Brno launched the "1,000 flats for the poor" initiative based on the amendment to the Building Act of 1936, which made it possible to receive state subsidies for building apartment units up to 34 m2. The first stage in 1936-37 resulted in the construction of blocks with minimal apartments in Renneská, Havlenova and Kuldova streets. In a sense, the construction of four houses designed by architects Josef Polášek and Vilém Kuba in 1937-38 with small apartments in Zvěřinova Street on the bank of the Svitava River was this initiative's denouement.

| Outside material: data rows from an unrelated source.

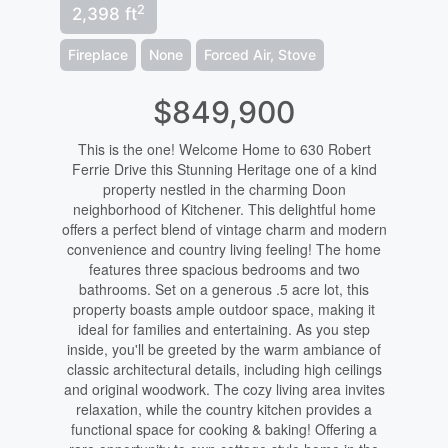
2
2,398 ft
Fireplace
None
Forced Air, Stove
$849,900
This is the one! Welcome Home to 630 Robert
Ferrie Drive this Stunning Heritage one of a kind
property nestled in the charming Doon
neighborhood of Kitchener. This delightful home
offers a perfect blend of vintage charm and modern
convenience and country living feeling! The home
features three spacious bedrooms and two
bathrooms. Set on a generous .5 acre lot, this
property boasts ample outdoor space, making it
ideal for families and entertaining. As you step
inside, you'll be greeted by the warm ambiance of
classic architectural details, including high ceilings
and original woodwork. The cozy living area invites
relaxation, while the country kitchen provides a
functional space for cooking & baking! Offering a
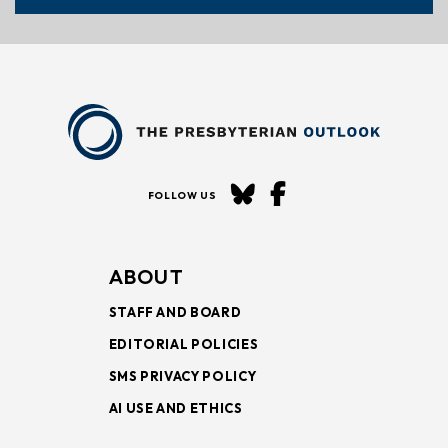
FOLLOW US
ABOUT
STAFF AND BOARD
EDITORIAL POLICIES
SMS PRIVACY POLICY
AI USE AND ETHICS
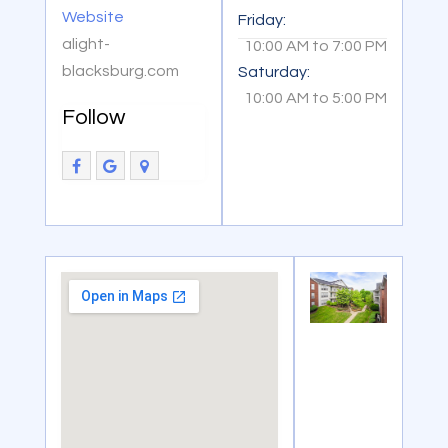
Website
Friday:
alight-
10:00 AM
to
7:00 PM
blacksburg.com
Saturday:
10:00 AM
to
5:00 PM
Follow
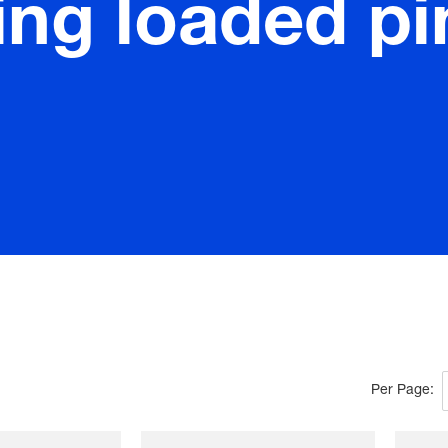
ing loaded pi
Per Page:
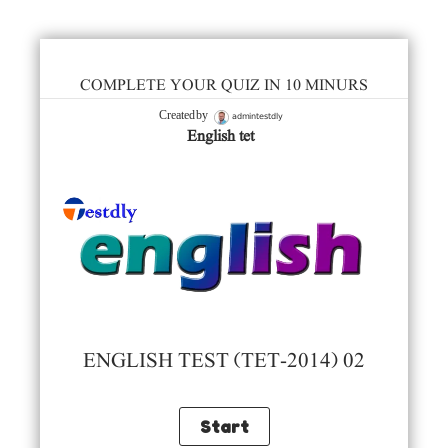
COMPLETE YOUR QUIZ IN 10 MINURS
admintestdly
Created by
English tet
ENGLISH TEST (TET-2014) 02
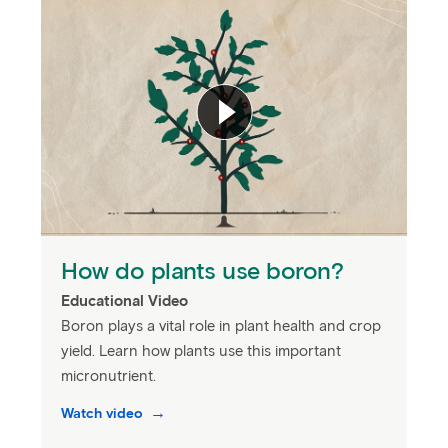
How do plants use boron?
Educational Video
Boron plays a vital role in plant health and crop
yield. Learn how plants use this important
micronutrient.
Watch video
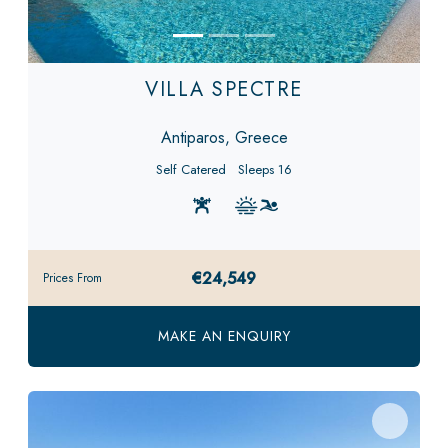
VILLA SPECTRE
Antiparos, Greece
Self Catered
Sleeps 16
€24,549
Prices From
MAKE AN ENQUIRY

The four-storey buildings are linked to the older historicist development in the street by both the height of the buildings and the urban concept. The fronts of individual residential sections are symmetrically segmented by the cut-out loggias and differently sized windows of the residential rooms and sanitary facilities. The uniform design of the street facade is disrupted by corner house No. 11, which is set back obliquely from the street line and whose facade is dominated by the vertical line of the staircase window. Unlike the other three buildings, this house features galleries. Each floor of these houses contains one studio flat and four apartments consisting of a hall, kitchen (with parents' beds), a small room with a balcony (children's bedroom) and a bathroom with a shower and lavatory. Each apartment also had a cubicle in the basement.
The original uniform white colour of the facades has been replaced with shades of ochre and grey, and the residential capacity has been increased by the addition of attic apartments. The original windows were replaced as early as the former regime; however, the unique staircase window of the corner building remained until the recent reconstruction.